**Assigned task**:
Word for word, copy out every line of the records, omitting each picture.

Data items:
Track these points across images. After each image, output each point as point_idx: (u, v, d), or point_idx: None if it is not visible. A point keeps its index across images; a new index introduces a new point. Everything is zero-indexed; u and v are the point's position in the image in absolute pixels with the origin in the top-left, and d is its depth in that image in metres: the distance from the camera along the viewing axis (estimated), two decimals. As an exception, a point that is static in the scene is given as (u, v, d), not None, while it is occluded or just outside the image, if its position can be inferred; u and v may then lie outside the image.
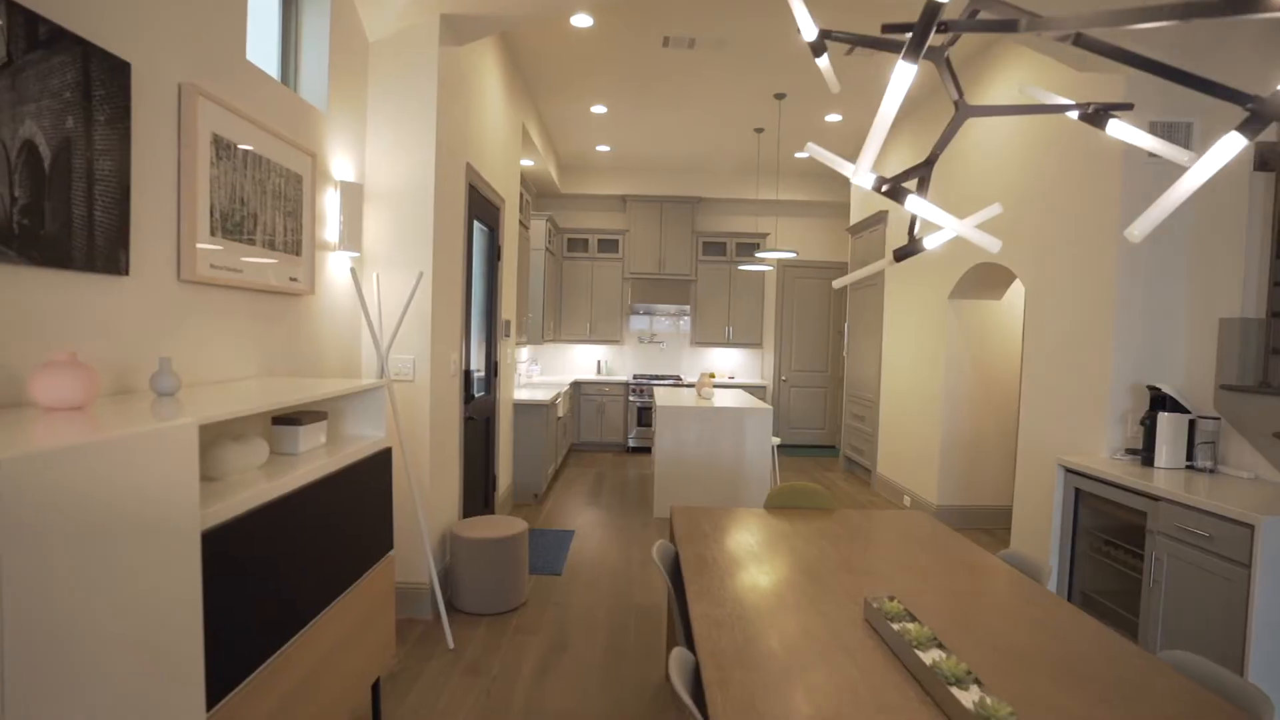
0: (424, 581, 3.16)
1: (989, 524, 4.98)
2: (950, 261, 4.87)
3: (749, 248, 8.16)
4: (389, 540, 2.28)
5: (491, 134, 4.23)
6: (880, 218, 6.18)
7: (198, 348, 1.91)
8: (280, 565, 1.57)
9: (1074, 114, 1.63)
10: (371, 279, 3.08)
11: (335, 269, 2.82)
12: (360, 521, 2.03)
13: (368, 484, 2.09)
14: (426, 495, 3.15)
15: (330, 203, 2.75)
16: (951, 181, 4.91)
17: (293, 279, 2.40)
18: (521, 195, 5.61)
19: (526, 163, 6.38)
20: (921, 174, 1.67)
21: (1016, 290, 5.01)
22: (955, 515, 4.94)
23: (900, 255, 1.98)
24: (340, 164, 2.82)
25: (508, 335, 4.94)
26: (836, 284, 1.98)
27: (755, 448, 5.07)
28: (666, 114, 5.94)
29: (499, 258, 4.57)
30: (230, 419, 1.37)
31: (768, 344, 8.40)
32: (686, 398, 5.57)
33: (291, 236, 2.39)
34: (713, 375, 5.66)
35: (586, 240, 8.10)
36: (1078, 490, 3.20)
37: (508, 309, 4.93)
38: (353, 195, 2.86)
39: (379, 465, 2.18)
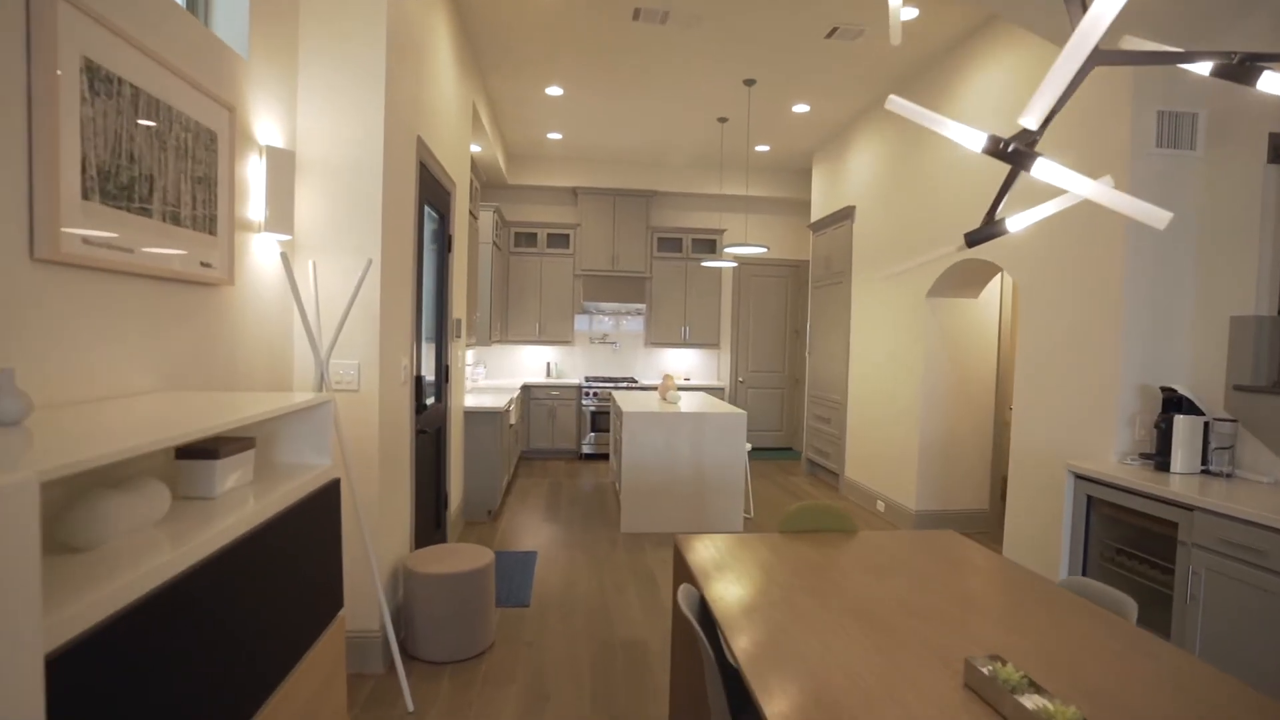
0: (374, 629, 2.65)
1: (967, 528, 4.84)
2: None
3: (705, 244, 7.87)
4: (339, 597, 1.79)
5: (443, 108, 3.73)
6: (846, 213, 6.00)
7: (66, 354, 1.39)
8: (190, 671, 1.09)
9: (1203, 69, 1.36)
10: (306, 268, 2.55)
11: (261, 254, 2.29)
12: (303, 580, 1.55)
13: (313, 528, 1.61)
14: (376, 526, 2.64)
15: (254, 172, 2.22)
16: (936, 171, 4.74)
17: (205, 265, 1.88)
18: (472, 182, 5.09)
19: (474, 148, 5.85)
20: (1032, 138, 1.36)
21: (991, 289, 4.90)
22: (933, 520, 4.77)
23: (974, 239, 1.68)
24: (266, 126, 2.29)
25: (458, 336, 4.43)
26: (885, 275, 1.66)
27: (728, 454, 4.75)
28: (628, 98, 5.55)
29: (450, 249, 4.07)
30: (106, 463, 0.89)
31: (724, 344, 8.14)
32: (649, 402, 5.20)
33: (204, 210, 1.86)
34: (671, 377, 5.32)
35: (535, 234, 7.61)
36: (1089, 497, 3.02)
37: (459, 307, 4.42)
38: (282, 164, 2.33)
39: (326, 502, 1.69)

**Solution to this problem**:
Track these points across images. After each image, output each point as point_idx: (u, v, d), or point_idx: None if it is not visible. A point keeps its index across images; a new index introduces a new point. Everything is zero-indexed; u and v are the point's position in the image in absolute pixels with the origin in the top-left, and d is its depth in that image in metres: the distance from the camera along the viewing axis (estimated), two decimals. As an exception, a point that is static in the scene is given as (u, v, d), not None, while it is occluded or just outside the image, if its position can be inferred; u and v may then lie outside the image.
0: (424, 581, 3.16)
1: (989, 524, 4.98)
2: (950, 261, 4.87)
3: (749, 248, 8.16)
4: (389, 540, 2.28)
5: (491, 134, 4.23)
6: (880, 218, 6.18)
7: (198, 348, 1.91)
8: (280, 565, 1.57)
9: (1074, 114, 1.63)
10: (371, 279, 3.08)
11: (335, 269, 2.82)
12: (360, 521, 2.03)
13: (368, 484, 2.09)
14: (426, 495, 3.15)
15: (330, 203, 2.75)
16: (951, 181, 4.91)
17: (293, 279, 2.40)
18: (521, 195, 5.61)
19: (526, 163, 6.38)
20: (921, 174, 1.67)
21: (1016, 290, 5.01)
22: (955, 515, 4.94)
23: (900, 255, 1.98)
24: (340, 164, 2.82)
25: (508, 335, 4.94)
26: (836, 284, 1.98)
27: (755, 448, 5.07)
28: (666, 114, 5.94)
29: (499, 258, 4.57)
30: (230, 419, 1.37)
31: (768, 344, 8.40)
32: (686, 398, 5.57)
33: (291, 236, 2.39)
34: (713, 375, 5.66)
35: (586, 240, 8.10)
36: (1078, 490, 3.20)
37: (508, 309, 4.93)
38: (353, 195, 2.86)
39: (379, 465, 2.18)
0: (374, 629, 2.65)
1: (967, 528, 4.84)
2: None
3: (705, 244, 7.87)
4: (339, 597, 1.79)
5: (443, 108, 3.73)
6: (846, 213, 6.00)
7: (66, 354, 1.39)
8: (190, 671, 1.09)
9: (1203, 69, 1.36)
10: (306, 268, 2.55)
11: (261, 254, 2.29)
12: (303, 580, 1.55)
13: (313, 528, 1.61)
14: (376, 526, 2.64)
15: (254, 172, 2.22)
16: (936, 171, 4.74)
17: (205, 265, 1.88)
18: (472, 182, 5.09)
19: (474, 148, 5.85)
20: (1032, 138, 1.36)
21: (991, 289, 4.90)
22: (933, 520, 4.77)
23: (974, 239, 1.68)
24: (266, 126, 2.29)
25: (458, 336, 4.43)
26: (885, 275, 1.66)
27: (728, 454, 4.75)
28: (628, 98, 5.55)
29: (450, 249, 4.07)
30: (106, 463, 0.89)
31: (724, 344, 8.14)
32: (649, 402, 5.20)
33: (204, 210, 1.86)
34: (671, 377, 5.32)
35: (535, 234, 7.61)
36: (1089, 497, 3.02)
37: (459, 307, 4.42)
38: (282, 164, 2.33)
39: (326, 502, 1.69)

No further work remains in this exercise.